In September Black Truffle released the first recording of Cassandra Miller on vinyl, pairing Traveller Song and Thanksong – available to purchase as an LP or digital download here. The LP features photography and designs by experimental Norwegian musician and artist Lasse Marhaug, and brings together previous recordings of Miller’s music from Plus-Minus Ensemble and Quatuor Bozzini with Juliet Fraser.

Traveller Song (2016 rev. 2018) is a 21-minute work for ensemble of seven or eight players and tape, scored for clarinet, piano four hands, accordion, guitar, violin, and cello. The tape element is a recording of Miller’s own voice – “caterwauling”, as she puts it – singing along to a Sicilian cart driver’s tune recorded by Alan Lomax and Diego Carpitella. Miller recorded her own singing many times over, layering these recordings in canon, and creating an instrumental framework around it.

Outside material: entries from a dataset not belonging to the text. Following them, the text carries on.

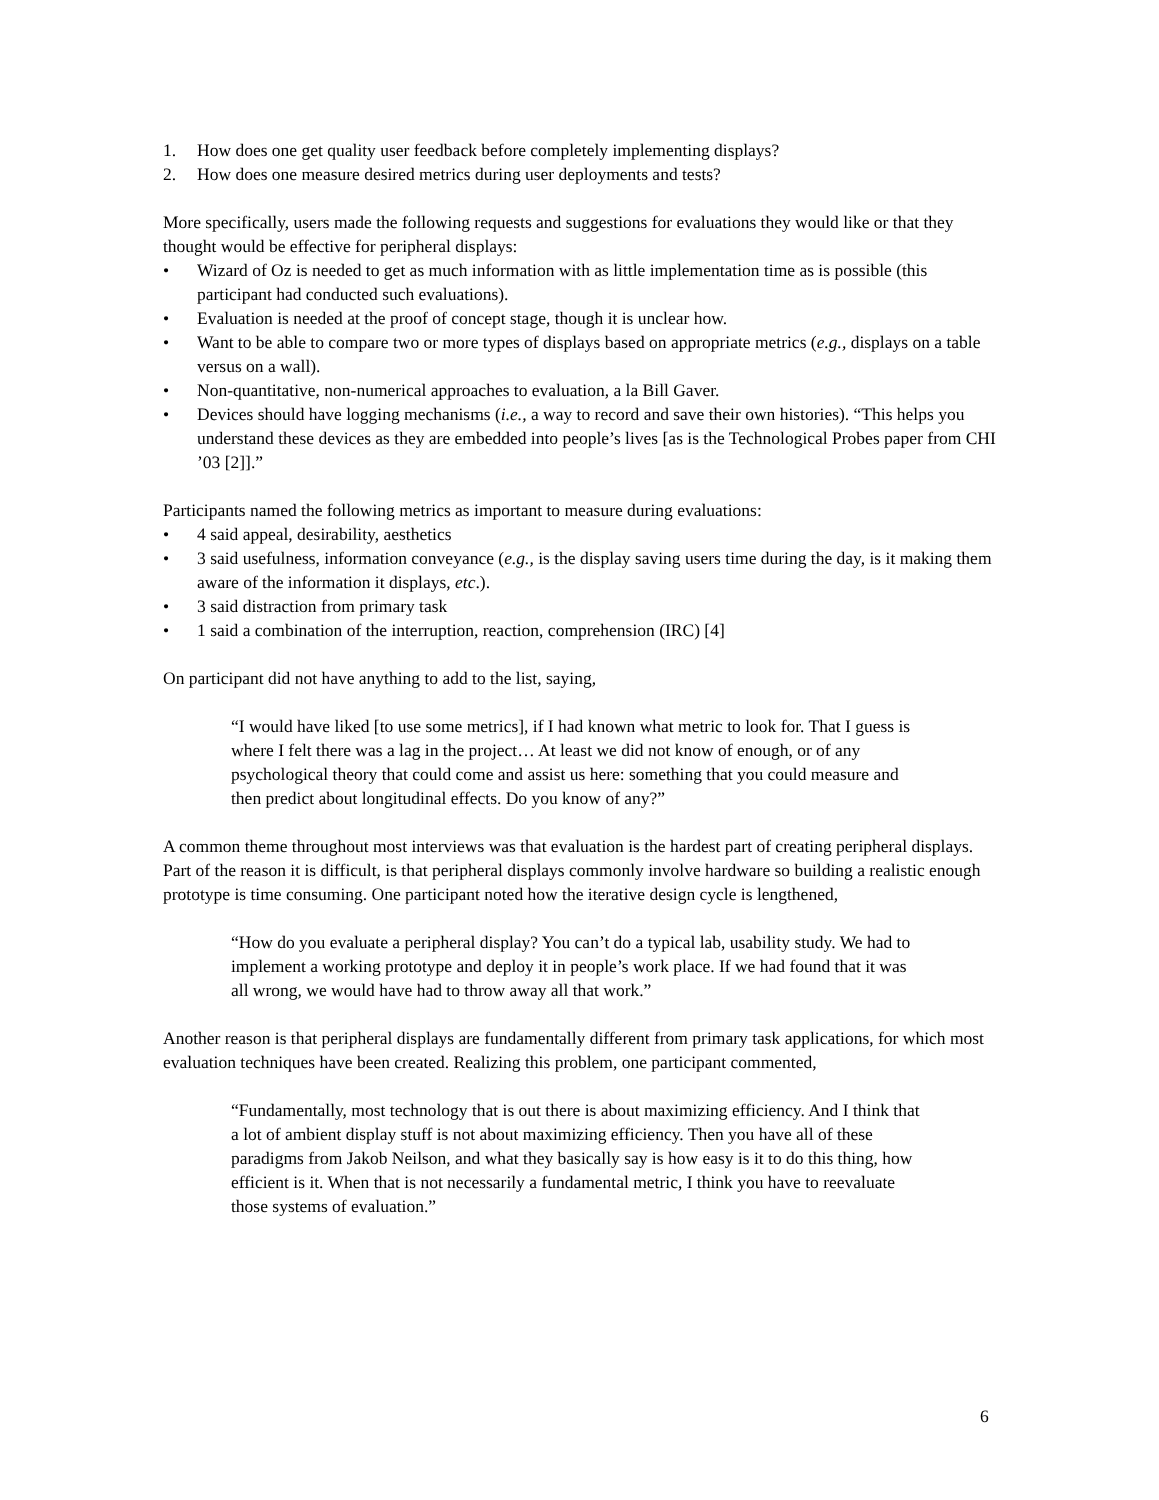1. How does one get quality user feedback before completely implementing displays?
2. How does one measure desired metrics during user deployments and tests?
More specifically, users made the following requests and suggestions for evaluations they would like or that they thought would be effective for peripheral displays:
• Wizard of Oz is needed to get as much information with as little implementation time as is possible (this participant had conducted such evaluations).
• Evaluation is needed at the proof of concept stage, though it is unclear how.
• Want to be able to compare two or more types of displays based on appropriate metrics (e.g., displays on a table versus on a wall).
• Non-quantitative, non-numerical approaches to evaluation, a la Bill Gaver.
• Devices should have logging mechanisms (i.e., a way to record and save their own histories). “This helps you understand these devices as they are embedded into people’s lives [as is the Technological Probes paper from CHI ’03 [2]].”
Participants named the following metrics as important to measure during evaluations:
• 4 said appeal, desirability, aesthetics
• 3 said usefulness, information conveyance (e.g., is the display saving users time during the day, is it making them aware of the information it displays, etc.).
• 3 said distraction from primary task
• 1 said a combination of the interruption, reaction, comprehension (IRC) [4]
On participant did not have anything to add to the list, saying,
“I would have liked [to use some metrics], if I had known what metric to look for. That I guess is where I felt there was a lag in the project… At least we did not know of enough, or of any psychological theory that could come and assist us here: something that you could measure and then predict about longitudinal effects. Do you know of any?”
A common theme throughout most interviews was that evaluation is the hardest part of creating peripheral displays. Part of the reason it is difficult, is that peripheral displays commonly involve hardware so building a realistic enough prototype is time consuming. One participant noted how the iterative design cycle is lengthened,
“How do you evaluate a peripheral display? You can’t do a typical lab, usability study. We had to implement a working prototype and deploy it in people’s work place. If we had found that it was all wrong, we would have had to throw away all that work.”
Another reason is that peripheral displays are fundamentally different from primary task applications, for which most evaluation techniques have been created. Realizing this problem, one participant commented,
“Fundamentally, most technology that is out there is about maximizing efficiency. And I think that a lot of ambient display stuff is not about maximizing efficiency. Then you have all of these paradigms from Jakob Neilson, and what they basically say is how easy is it to do this thing, how efficient is it. When that is not necessarily a fundamental metric, I think you have to reevaluate those systems of evaluation.”
6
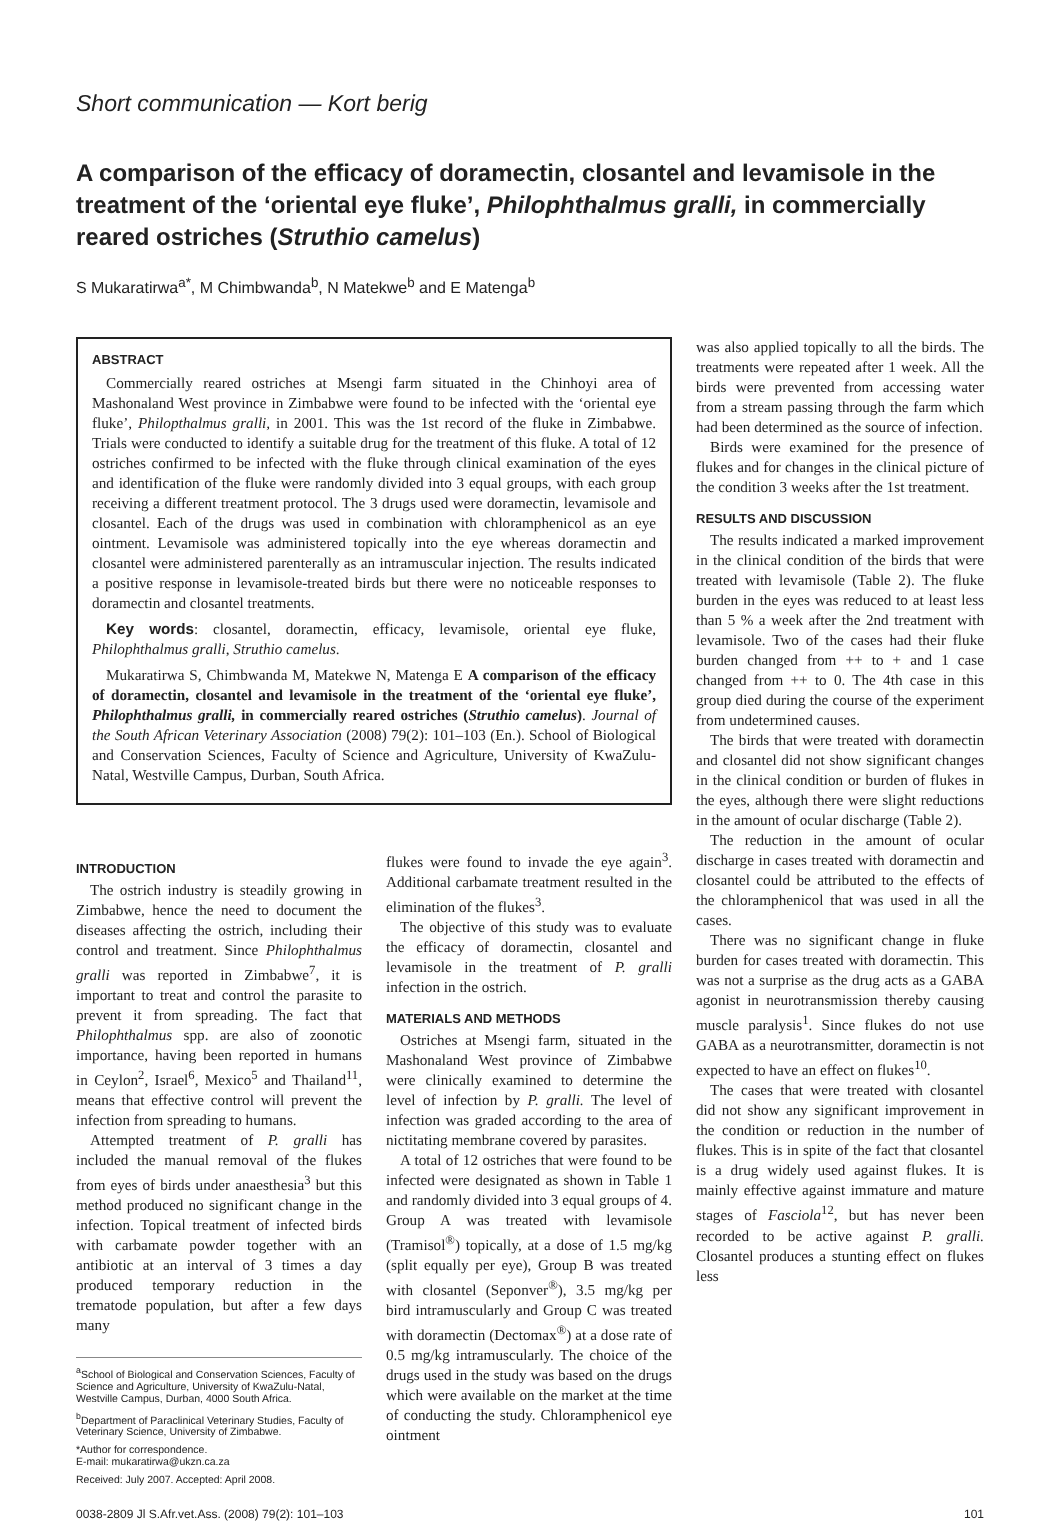Short communication — Kort berig
A comparison of the efficacy of doramectin, closantel and levamisole in the treatment of the ‘oriental eye fluke’, Philophthalmus gralli, in commercially reared ostriches (Struthio camelus)
S Mukaratirwa<sup>a*</sup>, M Chimbwanda<sup>b</sup>, N Matekwe<sup>b</sup> and E Matenga<sup>b</sup>
ABSTRACT
Commercially reared ostriches at Msengi farm situated in the Chinhoyi area of Mashonaland West province in Zimbabwe were found to be infected with the ‘oriental eye fluke’, Philopthalmus gralli, in 2001. This was the 1st record of the fluke in Zimbabwe. Trials were conducted to identify a suitable drug for the treatment of this fluke. A total of 12 ostriches confirmed to be infected with the fluke through clinical examination of the eyes and identification of the fluke were randomly divided into 3 equal groups, with each group receiving a different treatment protocol. The 3 drugs used were doramectin, levamisole and closantel. Each of the drugs was used in combination with chloramphenicol as an eye ointment. Levamisole was administered topically into the eye whereas doramectin and closantel were administered parenterally as an intramuscular injection. The results indicated a positive response in levamisole-treated birds but there were no noticeable responses to doramectin and closantel treatments.
Key words: closantel, doramectin, efficacy, levamisole, oriental eye fluke, Philophthalmus gralli, Struthio camelus.
Mukaratirwa S, Chimbwanda M, Matekwe N, Matenga E A comparison of the efficacy of doramectin, closantel and levamisole in the treatment of the ‘oriental eye fluke’, Philophthalmus gralli, in commercially reared ostriches (Struthio camelus). Journal of the South African Veterinary Association (2008) 79(2): 101–103 (En.). School of Biological and Conservation Sciences, Faculty of Science and Agriculture, University of KwaZulu-Natal, Westville Campus, Durban, South Africa.
INTRODUCTION
The ostrich industry is steadily growing in Zimbabwe, hence the need to document the diseases affecting the ostrich, including their control and treatment. Since Philophthalmus gralli was reported in Zimbabwe<sup>7</sup>, it is important to treat and control the parasite to prevent it from spreading. The fact that Philophthalmus spp. are also of zoonotic importance, having been reported in humans in Ceylon<sup>2</sup>, Israel<sup>6</sup>, Mexico<sup>5</sup> and Thailand<sup>11</sup>, means that effective control will prevent the infection from spreading to humans.
Attempted treatment of P. gralli has included the manual removal of the flukes from eyes of birds under anaesthesia<sup>3</sup> but this method produced no significant change in the infection. Topical treatment of infected birds with carbamate powder together with an antibiotic at an interval of 3 times a day produced temporary reduction in the trematode population, but after a few days many
<sup>a</sup> School of Biological and Conservation Sciences, Faculty of Science and Agriculture, University of KwaZulu-Natal, Westville Campus, Durban, 4000 South Africa.
<sup>b</sup> Department of Paraclinical Veterinary Studies, Faculty of Veterinary Science, University of Zimbabwe.
*Author for correspondence.
E-mail: mukaratirwa@ukzn.ca.za
Received: July 2007. Accepted: April 2008.
flukes were found to invade the eye again<sup>3</sup>. Additional carbamate treatment resulted in the elimination of the flukes<sup>3</sup>.
The objective of this study was to evaluate the efficacy of doramectin, closantel and levamisole in the treatment of P. gralli infection in the ostrich.
MATERIALS AND METHODS
Ostriches at Msengi farm, situated in the Mashonaland West province of Zimbabwe were clinically examined to determine the level of infection by P. gralli. The level of infection was graded according to the area of nictitating membrane covered by parasites.
A total of 12 ostriches that were found to be infected were designated as shown in Table 1 and randomly divided into 3 equal groups of 4. Group A was treated with levamisole (Tramisol<sup>®</sup>) topically, at a dose of 1.5 mg/kg (split equally per eye), Group B was treated with closantel (Seponver<sup>®</sup>), 3.5 mg/kg per bird intramuscularly and Group C was treated with doramectin (Dectomax<sup>®</sup>) at a dose rate of 0.5 mg/kg intramuscularly. The choice of the drugs used in the study was based on the drugs which were available on the market at the time of conducting the study. Chloramphenicol eye ointment
was also applied topically to all the birds. The treatments were repeated after 1 week. All the birds were prevented from accessing water from a stream passing through the farm which had been determined as the source of infection.
Birds were examined for the presence of flukes and for changes in the clinical picture of the condition 3 weeks after the 1st treatment.
RESULTS AND DISCUSSION
The results indicated a marked improvement in the clinical condition of the birds that were treated with levamisole (Table 2). The fluke burden in the eyes was reduced to at least less than 5 % a week after the 2nd treatment with levamisole. Two of the cases had their fluke burden changed from ++ to + and 1 case changed from ++ to 0. The 4th case in this group died during the course of the experiment from undetermined causes.
The birds that were treated with doramectin and closantel did not show significant changes in the clinical condition or burden of flukes in the eyes, although there were slight reductions in the amount of ocular discharge (Table 2).
The reduction in the amount of ocular discharge in cases treated with doramectin and closantel could be attributed to the effects of the chloramphenicol that was used in all the cases.
There was no significant change in fluke burden for cases treated with doramectin. This was not a surprise as the drug acts as a GABA agonist in neurotransmission thereby causing muscle paralysis<sup>1</sup>. Since flukes do not use GABA as a neurotransmitter, doramectin is not expected to have an effect on flukes<sup>10</sup>.
The cases that were treated with closantel did not show any significant improvement in the condition or reduction in the number of flukes. This is in spite of the fact that closantel is a drug widely used against flukes. It is mainly effective against immature and mature stages of Fasciola<sup>12</sup>, but has never been recorded to be active against P. gralli. Closantel produces a stunting effect on flukes less
0038-2809 Jl S.Afr.vet.Ass. (2008) 79(2): 101–103 101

“The resulting piece”, she notes, “is perhaps about a different kind of travelling, and might have more in common with a quasi-shamanistic keening than anything Sicilian…perhaps more with my own need for both holding-on and moving-on, the heartache between these two places, the always going-under and giving-up to the transitory state of things.” Traveller Song was premiered by Ensemble Plus-Minus at Café OTO as part of KammerKlang 2017, and their recording of it was first released on Songs About Singing, a 2017 portrait disc of Miller’s vocal music from all that dust.

Thanksong also draws on pre-existing music. The title of the 15-minute work references the ‘Heiliger Dankgesang’ from Beethoven’s op.132 string quartet, summoning the opening’s prayerful and inward mood. To compose Thanksong Miller sang along – the automatic singing-in-meditation that is a cornerstone of her compositional practice, also used in Traveller Song – to the four individual parts of the quartet, many times in repetition, transforming the material into gentle pendulum-like repeated gestures. The quartet members play the music by ear (with the aid of simplified notation), listening in headphones to Miller’s voice – and the composition is held together by the pacing and breath of Juliet Fraser, as she sings Beethoven’s line as slowly and quietly as possible.

Thanksong received its first live performances at the Dartington International Summer School and Wigmore Hall in 2022, after an online premiere in 2020 in a video created by TIME:SPANS festival. This autumn it receives performances from Phaedra Ensemble and Rosie Middleton at the Little Missenden Festival (11 October) and at London’s Café OTO (3 December).